Mediterranean Shipping Co. is latest ocean carrier to resume regular liner service to the Middle Eastern nation as international sanctions are lifted.

   Major container carriers are resuming service to Iran as a sanctions are lifted.
   Mediterranean Shipping Co. said Monday it has resumed direct service to Iran, calling at the Port of Shahid Rajei, also known as Bandar Abbas, with its New Falcon Service.
   MSC said it suspended services in 2012 in response to trade sanctions, but had resumed service in April 2014, using a third party feeder service which allowed cargo to be transshipped in Jebel Ali.
   The Dec. 31 call by the 9,400-TEU MSC Domitille marks “the beginning of regular calls for MSC and paving the way for resuming business with Iran,” the company said. The ship “discharged 599 TEUs of cargo, or 300 containers of foodstuffs as well as agricultural commodities.”
   The New Falcon service between Asia and the Middle East offers a transit time of 21 days from Shanghai to Shahid Rajei. The full rotation is Xingang, Busan, Ningbo, Shanghai, Fuzhou, Chiwan, Tanjung Pelepas, Singapore, Colombo, Jebel Ali, Bandar Abbas, Ad Dammam, Jubail, Jebel Ali, Mundra, Nhava Sheva, Singapore, Nansha, and Xingang.
   MSC said its president and CEO Diego Aponte “was invited to Iran last year by the government for informal meetings with logistics partners to understand the trading landscape and prepare the ground for business operations in post-sanctions Iran.”
   In September, ocean carrier schedule and capacity database BlueWater Reporting said CMA CGM added a Bandar Abbas call to its weekly Midas service which calls India, the Middle East Gulf and Africa. According to BlueWater Reporting, the rotation of the Midas is Mundra, Khor Fakkan, Dubai Jebel Ali, Bandar Abbas, Longoni Comoros Is, Durban, Walvis Bay, Luanda, Pointe Noire, Apapa, Lagos Tin Can Island, Tema, Lome, Cotonou, Cape Town, Ngqura (Coega), Durban and Mundra.
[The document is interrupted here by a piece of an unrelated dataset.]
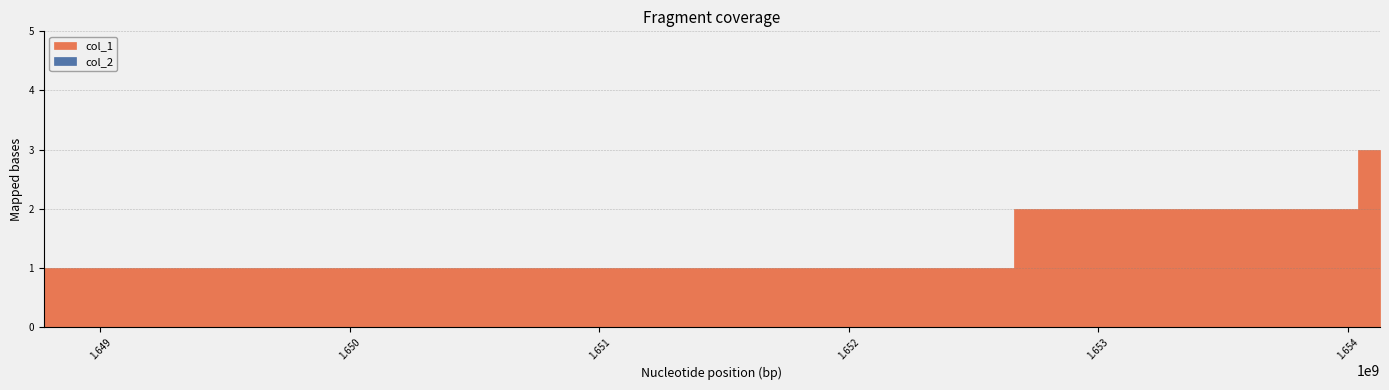

List the series in order of their peak value, highest first.

col_1, col_2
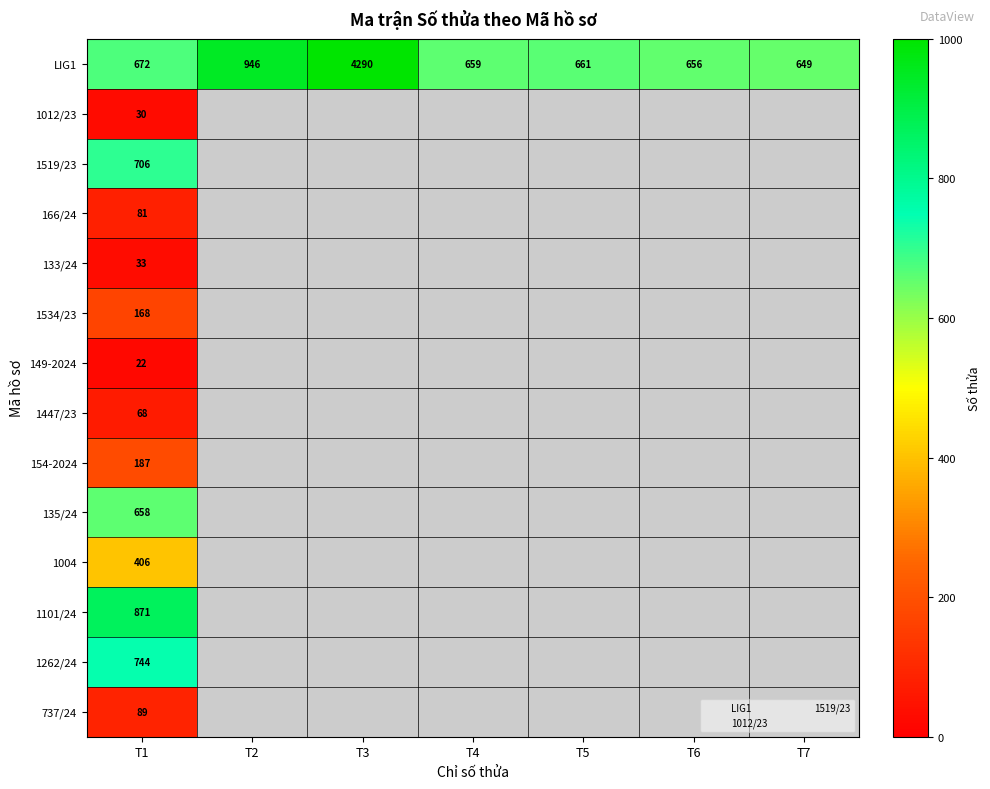

At how many categories does at least one series exceed 595?

7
   Maersk spokesman Timothy Simpson said the Maersk Group “met with representatives from the Iranian government to discuss possible projects.”
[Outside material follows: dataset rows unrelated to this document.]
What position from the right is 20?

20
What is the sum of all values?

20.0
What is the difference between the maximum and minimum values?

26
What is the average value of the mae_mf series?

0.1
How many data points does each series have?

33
   “Nothing has been agreed and we cannot share further details,” he added. “We respect the international sanctions framework, and any decision on engagement in the transport business in Iran will have to await sanctions repeal.”
   Simpson noted, however, “in the event of lifting of international sanctions, Iran will have great potential for new commercial business activity. Maersk Line is prepared to resume commercial container business in Iran again as and when international sanctions are repealed. Any decision on engagement from our side would have to await full clarity of the sanctions repeal.”
   A cautious approach by Maersk seems natural given that in 2010 the U.S. Treasury Department announcement last week that Maersk Line Ltd. (MLL) the U.S.-flag shipping arm of the A.P. Moller Group, paid more than $3 million to settle OFAC allegations that it violated U.S. regulations by providing unlicensed shipping services for 4,714 shipments of cargo to or from Sudan and Iran from January 2003 to October 2007. Maersk said at the time the shipments did not originate in the United States, but apparently were mistakenly loaded and made part of their voyage to or from Iran.
   Last May, the containership Maersk Tigris, which is chartered by the carrier from Rickmers Group, was forced to anchor in Iranian waters after Iranian Revolutionary Guard Corps Navy (IRGCN) patrol vessels fired warning shots at the vessel. The ship was transiting through the Persian Gulf to Jebel Ali when it was seized over a decade-old cargo dispute.
   In 2010, American Shipper found 20 of the 25 largest shipping companies offered service between Bandar Abbas and somewhere in the world.
   Today, BlueWater Reporting shows the following container carriers call at Bandar Abbas on one or more services: Evergreen, Hyundai, OOCL, Hanjin, “K” Line, KMTC, X-Press, UASC, CSCL, ANL, COSCO, Delmas, U.S. Lines, Yang Ming, Wan Hai, PIL, Emirates, RCL, Messina. Most of these loops are intra-Asia services.

Chris Dupin

Chris Dupin has written about trade and transportation and other business subjects for a variety of publications before joining American Shipper and Freightwaves.